**BRIEF:** The records that follow must all be duplicated exactly.
- - - -
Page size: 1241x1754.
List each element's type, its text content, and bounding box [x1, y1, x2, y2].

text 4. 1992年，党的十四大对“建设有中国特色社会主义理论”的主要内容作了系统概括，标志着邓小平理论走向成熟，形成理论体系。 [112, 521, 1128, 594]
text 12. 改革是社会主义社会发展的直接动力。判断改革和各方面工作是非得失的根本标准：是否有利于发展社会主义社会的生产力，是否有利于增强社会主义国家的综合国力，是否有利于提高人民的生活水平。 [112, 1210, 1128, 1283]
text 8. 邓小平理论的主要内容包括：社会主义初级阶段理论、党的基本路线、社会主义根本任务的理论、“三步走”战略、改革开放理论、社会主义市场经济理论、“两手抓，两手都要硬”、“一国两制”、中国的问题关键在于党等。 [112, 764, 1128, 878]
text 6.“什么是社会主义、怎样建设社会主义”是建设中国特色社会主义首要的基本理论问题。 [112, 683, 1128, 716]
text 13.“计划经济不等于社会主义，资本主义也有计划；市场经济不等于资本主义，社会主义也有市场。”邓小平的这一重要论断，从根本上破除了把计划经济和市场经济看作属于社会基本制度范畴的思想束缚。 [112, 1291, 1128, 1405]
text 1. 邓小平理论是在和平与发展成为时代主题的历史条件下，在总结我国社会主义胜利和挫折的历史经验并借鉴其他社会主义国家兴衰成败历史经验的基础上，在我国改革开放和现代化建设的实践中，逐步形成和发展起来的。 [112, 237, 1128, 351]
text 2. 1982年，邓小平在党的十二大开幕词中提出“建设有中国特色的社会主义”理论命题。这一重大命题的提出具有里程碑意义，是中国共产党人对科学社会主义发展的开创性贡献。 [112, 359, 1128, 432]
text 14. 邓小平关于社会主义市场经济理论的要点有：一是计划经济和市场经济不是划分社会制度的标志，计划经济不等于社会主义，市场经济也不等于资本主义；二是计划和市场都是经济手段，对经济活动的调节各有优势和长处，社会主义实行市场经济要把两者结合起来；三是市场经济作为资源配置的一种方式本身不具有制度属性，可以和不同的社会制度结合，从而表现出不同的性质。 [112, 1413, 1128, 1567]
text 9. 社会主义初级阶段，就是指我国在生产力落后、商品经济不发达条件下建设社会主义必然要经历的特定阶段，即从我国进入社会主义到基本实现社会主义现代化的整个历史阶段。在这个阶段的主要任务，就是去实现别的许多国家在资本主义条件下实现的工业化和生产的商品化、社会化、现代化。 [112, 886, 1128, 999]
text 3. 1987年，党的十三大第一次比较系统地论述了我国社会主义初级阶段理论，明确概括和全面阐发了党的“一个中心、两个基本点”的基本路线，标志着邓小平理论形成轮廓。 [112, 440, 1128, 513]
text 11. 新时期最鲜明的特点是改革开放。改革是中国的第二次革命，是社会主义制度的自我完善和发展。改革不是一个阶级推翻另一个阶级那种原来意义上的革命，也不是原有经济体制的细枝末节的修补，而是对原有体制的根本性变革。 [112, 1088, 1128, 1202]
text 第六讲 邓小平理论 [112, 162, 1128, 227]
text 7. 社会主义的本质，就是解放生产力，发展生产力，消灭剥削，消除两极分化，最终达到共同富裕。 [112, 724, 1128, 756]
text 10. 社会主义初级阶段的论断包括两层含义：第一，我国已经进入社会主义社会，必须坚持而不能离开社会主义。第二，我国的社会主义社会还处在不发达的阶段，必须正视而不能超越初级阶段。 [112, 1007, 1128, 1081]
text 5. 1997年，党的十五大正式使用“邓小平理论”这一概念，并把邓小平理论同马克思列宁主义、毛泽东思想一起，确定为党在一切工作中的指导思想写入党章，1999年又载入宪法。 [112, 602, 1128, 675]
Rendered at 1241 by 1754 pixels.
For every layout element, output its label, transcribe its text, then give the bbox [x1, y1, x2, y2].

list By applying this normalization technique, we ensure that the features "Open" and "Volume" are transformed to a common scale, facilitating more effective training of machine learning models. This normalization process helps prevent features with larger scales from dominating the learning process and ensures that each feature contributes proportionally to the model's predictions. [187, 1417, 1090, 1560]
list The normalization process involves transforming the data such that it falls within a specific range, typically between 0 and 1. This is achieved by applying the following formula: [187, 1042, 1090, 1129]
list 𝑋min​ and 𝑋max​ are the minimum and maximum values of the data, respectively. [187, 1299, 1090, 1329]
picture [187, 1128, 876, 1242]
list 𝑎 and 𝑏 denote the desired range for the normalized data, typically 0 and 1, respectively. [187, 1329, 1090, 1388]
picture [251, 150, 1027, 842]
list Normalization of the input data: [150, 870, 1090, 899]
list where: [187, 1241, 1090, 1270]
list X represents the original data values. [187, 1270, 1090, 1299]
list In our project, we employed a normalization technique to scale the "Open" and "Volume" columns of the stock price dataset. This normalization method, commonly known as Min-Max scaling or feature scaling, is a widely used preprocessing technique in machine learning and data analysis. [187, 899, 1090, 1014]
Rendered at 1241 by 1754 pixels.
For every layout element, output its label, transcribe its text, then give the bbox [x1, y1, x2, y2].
- - - -
**EXPECTED ANSWER:**
Page size: 1241x1754.
List each element's type, its text content, and bounding box [x1, y1, x2, y2].

text 4. 1992年，党的十四大对“建设有中国特色社会主义理论”的主要内容作了系统概括，标志着邓小平理论走向成熟，形成理论体系。 [112, 521, 1128, 594]
text 12. 改革是社会主义社会发展的直接动力。判断改革和各方面工作是非得失的根本标准：是否有利于发展社会主义社会的生产力，是否有利于增强社会主义国家的综合国力，是否有利于提高人民的生活水平。 [112, 1210, 1128, 1283]
text 8. 邓小平理论的主要内容包括：社会主义初级阶段理论、党的基本路线、社会主义根本任务的理论、“三步走”战略、改革开放理论、社会主义市场经济理论、“两手抓，两手都要硬”、“一国两制”、中国的问题关键在于党等。 [112, 764, 1128, 878]
text 6.“什么是社会主义、怎样建设社会主义”是建设中国特色社会主义首要的基本理论问题。 [112, 683, 1128, 716]
text 13.“计划经济不等于社会主义，资本主义也有计划；市场经济不等于资本主义，社会主义也有市场。”邓小平的这一重要论断，从根本上破除了把计划经济和市场经济看作属于社会基本制度范畴的思想束缚。 [112, 1291, 1128, 1405]
text 1. 邓小平理论是在和平与发展成为时代主题的历史条件下，在总结我国社会主义胜利和挫折的历史经验并借鉴其他社会主义国家兴衰成败历史经验的基础上，在我国改革开放和现代化建设的实践中，逐步形成和发展起来的。 [112, 237, 1128, 351]
text 2. 1982年，邓小平在党的十二大开幕词中提出“建设有中国特色的社会主义”理论命题。这一重大命题的提出具有里程碑意义，是中国共产党人对科学社会主义发展的开创性贡献。 [112, 359, 1128, 432]
text 14. 邓小平关于社会主义市场经济理论的要点有：一是计划经济和市场经济不是划分社会制度的标志，计划经济不等于社会主义，市场经济也不等于资本主义；二是计划和市场都是经济手段，对经济活动的调节各有优势和长处，社会主义实行市场经济要把两者结合起来；三是市场经济作为资源配置的一种方式本身不具有制度属性，可以和不同的社会制度结合，从而表现出不同的性质。 [112, 1413, 1128, 1567]
text 9. 社会主义初级阶段，就是指我国在生产力落后、商品经济不发达条件下建设社会主义必然要经历的特定阶段，即从我国进入社会主义到基本实现社会主义现代化的整个历史阶段。在这个阶段的主要任务，就是去实现别的许多国家在资本主义条件下实现的工业化和生产的商品化、社会化、现代化。 [112, 886, 1128, 999]
text 3. 1987年，党的十三大第一次比较系统地论述了我国社会主义初级阶段理论，明确概括和全面阐发了党的“一个中心、两个基本点”的基本路线，标志着邓小平理论形成轮廓。 [112, 440, 1128, 513]
text 11. 新时期最鲜明的特点是改革开放。改革是中国的第二次革命，是社会主义制度的自我完善和发展。改革不是一个阶级推翻另一个阶级那种原来意义上的革命，也不是原有经济体制的细枝末节的修补，而是对原有体制的根本性变革。 [112, 1088, 1128, 1202]
text 第六讲 邓小平理论 [112, 162, 1128, 227]
text 7. 社会主义的本质，就是解放生产力，发展生产力，消灭剥削，消除两极分化，最终达到共同富裕。 [112, 724, 1128, 756]
text 10. 社会主义初级阶段的论断包括两层含义：第一，我国已经进入社会主义社会，必须坚持而不能离开社会主义。第二，我国的社会主义社会还处在不发达的阶段，必须正视而不能超越初级阶段。 [112, 1007, 1128, 1081]
text 5. 1997年，党的十五大正式使用“邓小平理论”这一概念，并把邓小平理论同马克思列宁主义、毛泽东思想一起，确定为党在一切工作中的指导思想写入党章，1999年又载入宪法。 [112, 602, 1128, 675]
Rendered at 1241 by 1754 pixels.
For every layout element, output its label, transcribe its text, then give the bbox [x1, y1, x2, y2].

list By applying this normalization technique, we ensure that the features "Open" and "Volume" are transformed to a common scale, facilitating more effective training of machine learning models. This normalization process helps prevent features with larger scales from dominating the learning process and ensures that each feature contributes proportionally to the model's predictions. [187, 1417, 1090, 1560]
list The normalization process involves transforming the data such that it falls within a specific range, typically between 0 and 1. This is achieved by applying the following formula: [187, 1042, 1090, 1129]
list 𝑋min​ and 𝑋max​ are the minimum and maximum values of the data, respectively. [187, 1299, 1090, 1329]
picture [187, 1128, 876, 1242]
list 𝑎 and 𝑏 denote the desired range for the normalized data, typically 0 and 1, respectively. [187, 1329, 1090, 1388]
picture [251, 150, 1027, 842]
list Normalization of the input data: [150, 870, 1090, 899]
list where: [187, 1241, 1090, 1270]
list X represents the original data values. [187, 1270, 1090, 1299]
list In our project, we employed a normalization technique to scale the "Open" and "Volume" columns of the stock price dataset. This normalization method, commonly known as Min-Max scaling or feature scaling, is a widely used preprocessing technique in machine learning and data analysis. [187, 899, 1090, 1014]
Rendered at 1241 by 1754 pixels.
For every layout element, output its label, transcribe its text, then give the bbox [x1, y1, x2, y2].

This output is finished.